Sadly, this workflow is the state of the art. Open data tools are at a level comparable to source code management before version control.
#### How `dat` works
`dat` can be described using two simple concepts: **sync** and **transform**.
### Synchronization
In order to enable collaboration on datasets, the first step is to define a syncrhonization protocol for tabular data (tabular data meaning data in a table, like a CSV or an Excel file).
One of the only data stores that does this well is CouchDB. Here is a simplfied breakdown of how Couch does sync:
Every database is made up of two tables. One holds the data, the other contains the chronological history of all operations. Whenever a row is written, edited or deleted from a table a row is added to the history table that describes the change.
If you created a row with data `{"id": "1", "hello": "world"}`, Couch would store a record in the history table that looked like `{"sequence": "1", "id": "1", "action": "created"}`. If you then delete document 1, Couch would store a new entry in the history table: `{"sequence": "2", "id": "1", "action": "deleted"}`. `sequence` refers to the chronological order e.g. the operation number for this particular change in the entire sequence of operations.
Some databases only have one table per database. If you create a row and then later delete it, the database has no way of remembering what documents used to be there. For certain use cases this is okay, but for synchronization this is unacceptable.
The point of the history table is to be able to efficiently answer the query `Yesterday at 12:30PM I pulled all of the data from you, what are all of the changes since then?`. Without the history table every row in the entire database would have to be checked against every row in the requesters database -- a heinously slow operation known as a full table scan.

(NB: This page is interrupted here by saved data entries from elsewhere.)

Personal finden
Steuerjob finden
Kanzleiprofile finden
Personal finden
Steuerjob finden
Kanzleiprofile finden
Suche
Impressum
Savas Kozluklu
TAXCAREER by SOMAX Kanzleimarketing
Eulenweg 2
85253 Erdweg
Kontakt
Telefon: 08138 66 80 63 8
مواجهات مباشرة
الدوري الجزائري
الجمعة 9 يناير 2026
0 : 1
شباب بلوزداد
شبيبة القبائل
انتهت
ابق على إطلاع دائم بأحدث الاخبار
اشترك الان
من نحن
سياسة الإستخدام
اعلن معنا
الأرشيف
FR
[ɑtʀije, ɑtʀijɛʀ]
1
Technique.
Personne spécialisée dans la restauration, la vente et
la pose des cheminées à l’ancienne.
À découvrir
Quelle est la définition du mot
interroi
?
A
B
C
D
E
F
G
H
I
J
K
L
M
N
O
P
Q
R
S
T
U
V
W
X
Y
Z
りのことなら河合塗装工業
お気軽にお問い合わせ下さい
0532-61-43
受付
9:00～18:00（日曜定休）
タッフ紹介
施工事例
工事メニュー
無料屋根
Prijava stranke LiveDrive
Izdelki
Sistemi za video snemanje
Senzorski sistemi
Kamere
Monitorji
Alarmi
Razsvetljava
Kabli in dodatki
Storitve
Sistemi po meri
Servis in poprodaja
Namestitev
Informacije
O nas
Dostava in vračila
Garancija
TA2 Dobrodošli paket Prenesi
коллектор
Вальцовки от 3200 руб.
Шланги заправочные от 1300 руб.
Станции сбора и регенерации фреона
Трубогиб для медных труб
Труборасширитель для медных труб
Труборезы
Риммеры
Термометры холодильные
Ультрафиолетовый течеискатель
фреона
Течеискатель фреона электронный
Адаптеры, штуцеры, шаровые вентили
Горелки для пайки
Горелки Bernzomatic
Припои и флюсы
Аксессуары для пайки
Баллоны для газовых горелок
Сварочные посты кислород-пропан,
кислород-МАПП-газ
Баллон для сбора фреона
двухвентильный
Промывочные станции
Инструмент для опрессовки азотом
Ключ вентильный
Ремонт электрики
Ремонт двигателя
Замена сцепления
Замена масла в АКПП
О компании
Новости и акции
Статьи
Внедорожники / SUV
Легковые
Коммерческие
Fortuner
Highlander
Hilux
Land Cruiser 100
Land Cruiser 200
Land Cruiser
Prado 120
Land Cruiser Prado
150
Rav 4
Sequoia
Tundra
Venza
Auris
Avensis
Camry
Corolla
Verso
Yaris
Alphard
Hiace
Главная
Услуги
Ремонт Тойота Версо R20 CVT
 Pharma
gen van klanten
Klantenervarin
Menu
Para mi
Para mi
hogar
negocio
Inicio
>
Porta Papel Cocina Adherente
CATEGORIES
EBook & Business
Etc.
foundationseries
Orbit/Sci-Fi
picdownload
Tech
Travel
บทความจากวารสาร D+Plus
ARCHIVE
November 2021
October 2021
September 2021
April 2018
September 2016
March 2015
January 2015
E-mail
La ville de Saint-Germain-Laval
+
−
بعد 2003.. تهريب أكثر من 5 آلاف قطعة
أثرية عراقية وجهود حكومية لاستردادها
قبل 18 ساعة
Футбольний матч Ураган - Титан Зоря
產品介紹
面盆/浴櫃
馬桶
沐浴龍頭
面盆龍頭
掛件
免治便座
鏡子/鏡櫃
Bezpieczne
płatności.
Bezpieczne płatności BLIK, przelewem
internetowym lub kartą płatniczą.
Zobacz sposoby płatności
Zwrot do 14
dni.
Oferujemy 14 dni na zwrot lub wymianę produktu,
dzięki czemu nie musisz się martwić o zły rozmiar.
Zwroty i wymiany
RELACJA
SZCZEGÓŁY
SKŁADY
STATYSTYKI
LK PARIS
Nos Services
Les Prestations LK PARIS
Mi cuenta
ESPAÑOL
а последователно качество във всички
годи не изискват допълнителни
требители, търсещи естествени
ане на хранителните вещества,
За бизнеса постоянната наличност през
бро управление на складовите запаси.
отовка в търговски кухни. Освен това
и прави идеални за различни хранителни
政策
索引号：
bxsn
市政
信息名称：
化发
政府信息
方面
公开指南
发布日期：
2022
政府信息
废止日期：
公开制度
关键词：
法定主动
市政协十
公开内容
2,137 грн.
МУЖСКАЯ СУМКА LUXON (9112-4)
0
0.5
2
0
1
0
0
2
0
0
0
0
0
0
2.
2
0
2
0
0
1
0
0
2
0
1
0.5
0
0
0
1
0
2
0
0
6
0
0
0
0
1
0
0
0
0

`dat` will provide a pluggable API for synchronization so that plugins can be written to export and import remote data efficiently from existing databases.
### Transformations
Tabular data and source code are fundamentally different, so they require a different set of tools. `git` has a concept of diffs and patches that describe changes to text like additions, moves and deletions. This concept also exists in the data world with CRUD actions (create, read, update and delete).
For source code, diffs are all you need. For data they are only half of the solution. Diffs can't operate on streams of incoming or outgoing data, for that you need something else: a transform.